- Theatrical release poster
- Directed by: Clàudia and Paula Serra
- Screenplay by: Clara Esteban; Pau Pujol; Andrea Martínez;
- Produced by: David Matamoros; Ángeles Hernández; Pau Riera;
- Starring: Mia Sala-Patau; Pablo Scapigliati; Matías Zocca; Jael Borrás;
- Edited by: Didac Palou
- Production companies: Contraban Produccions; Mr. Miyagi Films; Aramos Cine;
- Distributed by: Alfa Pictures
- Release dates: 12 October 2026 (Sitges); 6 November 2026 (Spain);
- Running time: 89 minutes
- Countries: Spain; Argentina; Andorra;
- Language: Catalan

= 11 (film) =

2026 Spanish horror film

11 is an upcoming horror thriller film directed by Clàudia and Paula Serra in their directorial debut. A co-production among
Spain, Argentina and Andorra, it follows eight scouts and their two leaders who reach a mountain shelter in the Pyrenees, but a sudden snowstorm traps them there with no way to communicate or leave.
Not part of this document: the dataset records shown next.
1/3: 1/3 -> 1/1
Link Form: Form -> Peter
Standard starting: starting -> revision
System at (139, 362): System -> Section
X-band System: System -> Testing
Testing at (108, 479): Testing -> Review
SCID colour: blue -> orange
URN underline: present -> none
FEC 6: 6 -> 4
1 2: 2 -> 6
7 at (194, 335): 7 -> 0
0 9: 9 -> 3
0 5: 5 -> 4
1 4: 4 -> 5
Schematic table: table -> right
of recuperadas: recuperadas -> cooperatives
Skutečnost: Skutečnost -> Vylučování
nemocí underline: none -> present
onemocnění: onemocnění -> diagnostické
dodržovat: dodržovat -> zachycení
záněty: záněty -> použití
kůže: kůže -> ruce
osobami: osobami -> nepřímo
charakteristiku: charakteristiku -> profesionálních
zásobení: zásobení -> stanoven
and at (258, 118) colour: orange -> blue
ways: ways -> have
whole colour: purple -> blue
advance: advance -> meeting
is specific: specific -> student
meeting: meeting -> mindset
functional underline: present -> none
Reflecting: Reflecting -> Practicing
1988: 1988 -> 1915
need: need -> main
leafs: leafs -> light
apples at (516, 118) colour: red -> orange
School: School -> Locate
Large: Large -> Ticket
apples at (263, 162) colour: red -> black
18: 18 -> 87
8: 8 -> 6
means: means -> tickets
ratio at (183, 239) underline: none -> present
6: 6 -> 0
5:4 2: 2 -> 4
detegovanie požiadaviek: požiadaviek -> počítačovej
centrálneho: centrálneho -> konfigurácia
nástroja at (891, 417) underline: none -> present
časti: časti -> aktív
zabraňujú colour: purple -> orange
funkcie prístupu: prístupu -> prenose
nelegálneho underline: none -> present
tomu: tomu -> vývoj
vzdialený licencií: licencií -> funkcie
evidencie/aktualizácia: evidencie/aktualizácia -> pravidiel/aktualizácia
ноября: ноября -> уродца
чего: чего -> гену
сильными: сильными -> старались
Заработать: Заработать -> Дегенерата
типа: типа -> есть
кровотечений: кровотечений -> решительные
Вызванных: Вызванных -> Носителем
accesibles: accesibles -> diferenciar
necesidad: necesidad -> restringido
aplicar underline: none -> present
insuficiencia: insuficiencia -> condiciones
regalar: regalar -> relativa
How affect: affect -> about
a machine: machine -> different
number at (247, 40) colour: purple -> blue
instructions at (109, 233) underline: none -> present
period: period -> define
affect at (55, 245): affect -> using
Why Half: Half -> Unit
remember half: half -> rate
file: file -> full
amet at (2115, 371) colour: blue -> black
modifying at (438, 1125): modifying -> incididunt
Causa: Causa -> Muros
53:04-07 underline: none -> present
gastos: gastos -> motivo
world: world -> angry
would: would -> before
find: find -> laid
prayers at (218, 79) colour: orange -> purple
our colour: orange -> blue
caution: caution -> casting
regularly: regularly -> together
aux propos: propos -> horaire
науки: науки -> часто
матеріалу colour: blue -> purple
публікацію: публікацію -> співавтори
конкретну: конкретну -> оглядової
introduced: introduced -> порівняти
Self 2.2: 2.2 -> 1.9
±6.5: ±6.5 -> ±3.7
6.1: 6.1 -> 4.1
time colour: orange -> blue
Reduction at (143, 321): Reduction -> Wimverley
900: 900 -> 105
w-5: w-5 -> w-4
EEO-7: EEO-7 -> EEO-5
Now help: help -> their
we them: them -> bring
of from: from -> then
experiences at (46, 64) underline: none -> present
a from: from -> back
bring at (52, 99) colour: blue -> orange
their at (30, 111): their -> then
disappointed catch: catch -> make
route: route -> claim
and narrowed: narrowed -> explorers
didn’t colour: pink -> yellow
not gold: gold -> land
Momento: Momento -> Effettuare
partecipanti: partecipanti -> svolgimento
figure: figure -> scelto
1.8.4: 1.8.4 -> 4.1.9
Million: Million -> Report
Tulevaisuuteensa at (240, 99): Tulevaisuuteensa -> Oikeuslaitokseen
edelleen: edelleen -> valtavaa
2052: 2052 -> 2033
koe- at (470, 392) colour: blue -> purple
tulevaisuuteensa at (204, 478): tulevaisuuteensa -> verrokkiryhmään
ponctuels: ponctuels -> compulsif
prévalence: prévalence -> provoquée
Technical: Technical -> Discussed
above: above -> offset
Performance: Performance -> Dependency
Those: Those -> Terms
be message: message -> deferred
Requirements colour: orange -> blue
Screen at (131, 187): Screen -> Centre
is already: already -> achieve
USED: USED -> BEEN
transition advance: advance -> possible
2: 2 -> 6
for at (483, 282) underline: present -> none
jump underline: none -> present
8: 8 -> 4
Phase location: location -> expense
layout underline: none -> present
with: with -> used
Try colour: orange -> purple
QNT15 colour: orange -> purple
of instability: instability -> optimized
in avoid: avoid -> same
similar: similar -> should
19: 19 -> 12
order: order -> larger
The film will have its world premiere in Official Fantastic In-Competition Selection on 12 October 2026 at the 59th Sitges Film Festival. The film will be released in Spanish theatres by Alfa Pictures on 6 November 2026.

==Synopsis==
The film follows eight young scouts, aged around 12 or 13, who go to spend a weekend at a mountain shelter in the Pyrenees with two instructors. A powerful snowstorm traps them inside, leaving them without electricity, water, or communication with the outside world. As the group tries to keep track of everyone, they discover that an unfamiliar boy has somehow joined them, despite no one seeing him enter. His strange and increasingly aggressive behavior causes suspicion and fear among the children. As the storm intensifies, the group must face a growing threat inside the isolated shelter, where the cold is not their only danger.

==Cast==

- Mia Sala-Patau
- Pablo Scapigliati
- Matías Zocca
- Jael Borrás
- Abel Amigó
- Marc Vila

==Production==

The film was in post-production after filming was wrapped up in April 2026.

In 2026, the film was presented by The Yellow Affair at the Cannes Film Market, an annual marketplace for films held in conjunction with 2026 Cannes Film Festival from 13 to 21 May.

==Release==

11 will premiere in Official Fantastic In-Competition Selection in October 2026 at the 59th Sitges Film Festival.

The film will be released in Spanish theatres by Alfa Pictures on 6 November 2026.

Finland based sales company The Yellow Affair acquired the international sales rights of the film.